### What this task involves:
Quote the forum thread below word for word, between "When one of" and "partner adores her.", inclusive.
Top of Text section
TheFormidableMrsC · 02/11/2024 13:57

This is me. I've been single for 11 years after an absolutely horrific divorce involving a malignant OW. I would never go back. I don't like men and I wouldn't subject to my young teen to anybody either. Quite happy on my own.

Me too - I'm 6 years out from being married to an alcoholic who, as it turned out, was emotionally abusing our DC. Mine died and there was no OW, only the booze, but honestly single with cats is bloody brilliant.

justasking111 · 02/11/2024 18:51

There's a pull in point at the top of our village. It's a sight seeing spot below are rolling hills and a view of the sea.

The times I passed there over the years seeing two cars, one empty and one steamed up at lunchtime.

I used to think do these women think so little of themselves that they'd be bonking in a car in the middle of the day.

That's for kids for a bit of fooling around at night, not adults. It's all so sordid.

LivelyMintViper · 02/11/2024 20:23

When one of my daughters discovered her ex's cheating her ex's partner colluded in the deception. My DD sent her a text asking where her self respect was to cover up their affair.
She moved
Currently my DD is pregnant with her second child and happy. Her new partner adores her.

AcrossthePond55 · 03/11/2024 14:17

pointythings · 02/11/2024 17:42

Me too - I'm 6 years out from being married to an alcoholic who, as it turned out, was emotionally abusing our DC. Mine died and there was no OW, only the booze, but honestly single with cats is bloody brilliant.
Bottom of Text section
Top of Dataset
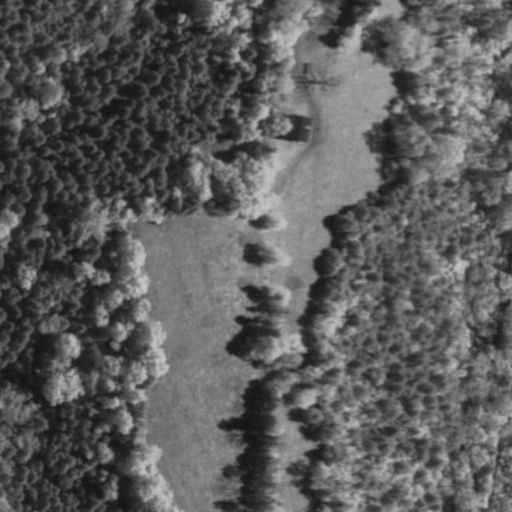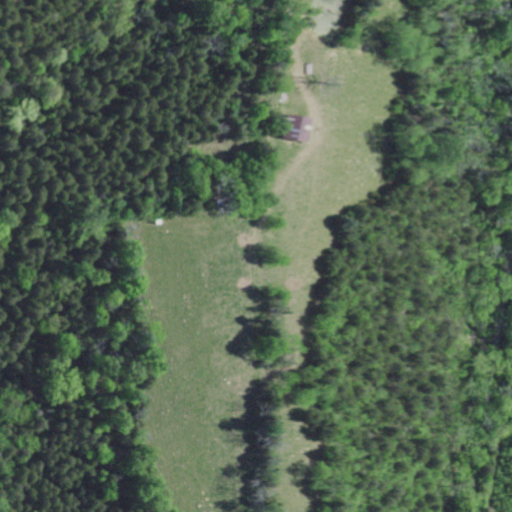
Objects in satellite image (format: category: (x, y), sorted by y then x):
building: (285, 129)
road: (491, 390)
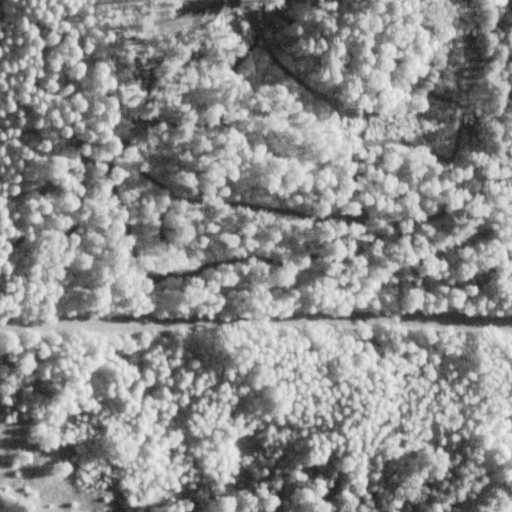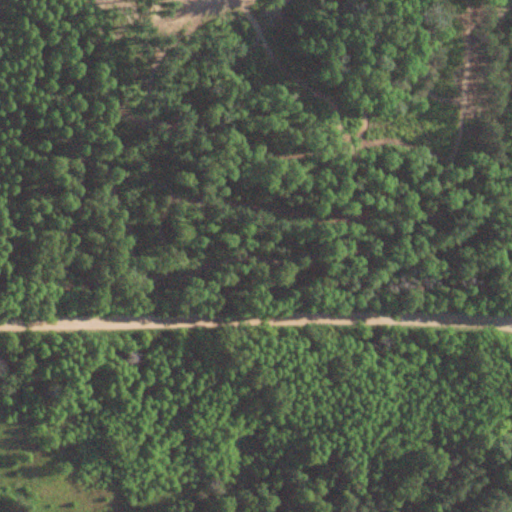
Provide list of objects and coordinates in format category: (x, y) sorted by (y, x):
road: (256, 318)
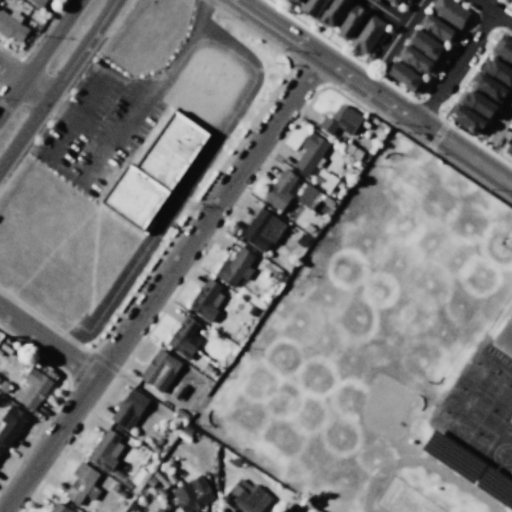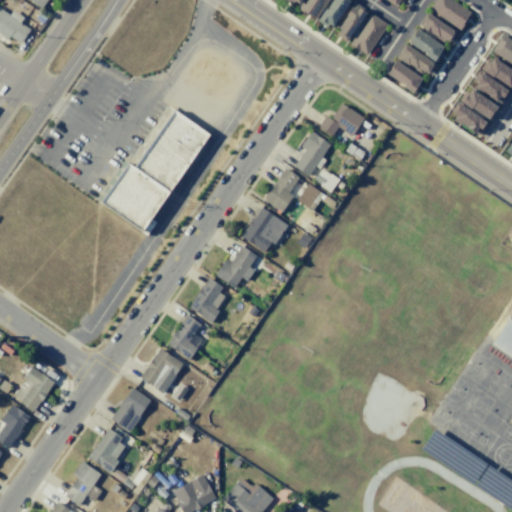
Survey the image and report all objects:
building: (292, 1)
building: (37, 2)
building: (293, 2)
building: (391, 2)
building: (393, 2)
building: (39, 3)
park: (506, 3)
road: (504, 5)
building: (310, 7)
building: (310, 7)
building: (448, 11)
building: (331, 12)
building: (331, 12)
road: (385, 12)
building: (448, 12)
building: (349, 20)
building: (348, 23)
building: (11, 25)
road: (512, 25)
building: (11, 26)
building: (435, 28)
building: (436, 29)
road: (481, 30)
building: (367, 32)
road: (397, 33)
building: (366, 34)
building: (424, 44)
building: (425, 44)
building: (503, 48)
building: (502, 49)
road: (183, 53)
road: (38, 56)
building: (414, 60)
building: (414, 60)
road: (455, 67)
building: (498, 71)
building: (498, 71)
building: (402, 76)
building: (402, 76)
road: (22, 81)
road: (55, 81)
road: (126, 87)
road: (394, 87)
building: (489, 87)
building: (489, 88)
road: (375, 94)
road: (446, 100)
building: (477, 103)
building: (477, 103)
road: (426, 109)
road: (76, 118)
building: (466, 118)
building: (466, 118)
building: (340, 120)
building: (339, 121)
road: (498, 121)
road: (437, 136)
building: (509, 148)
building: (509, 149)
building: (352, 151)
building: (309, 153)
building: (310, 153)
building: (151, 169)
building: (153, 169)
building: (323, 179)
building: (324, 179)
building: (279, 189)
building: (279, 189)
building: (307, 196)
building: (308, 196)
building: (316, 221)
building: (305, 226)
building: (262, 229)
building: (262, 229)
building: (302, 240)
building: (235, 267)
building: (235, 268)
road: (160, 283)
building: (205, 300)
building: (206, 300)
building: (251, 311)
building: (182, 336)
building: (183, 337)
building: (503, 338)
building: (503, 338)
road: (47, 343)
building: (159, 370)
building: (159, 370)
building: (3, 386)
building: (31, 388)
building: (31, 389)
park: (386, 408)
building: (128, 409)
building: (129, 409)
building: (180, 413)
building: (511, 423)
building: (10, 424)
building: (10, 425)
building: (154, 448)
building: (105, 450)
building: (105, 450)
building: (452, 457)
Bottom of Dataset
### Result for this task:
When one of my daughters discovered her ex's cheating her ex's partner colluded in the deception. My DD sent her a text asking where her self respect was to cover up their affair.
She moved
Currently my DD is pregnant with her second child and happy. Her new partner adores her.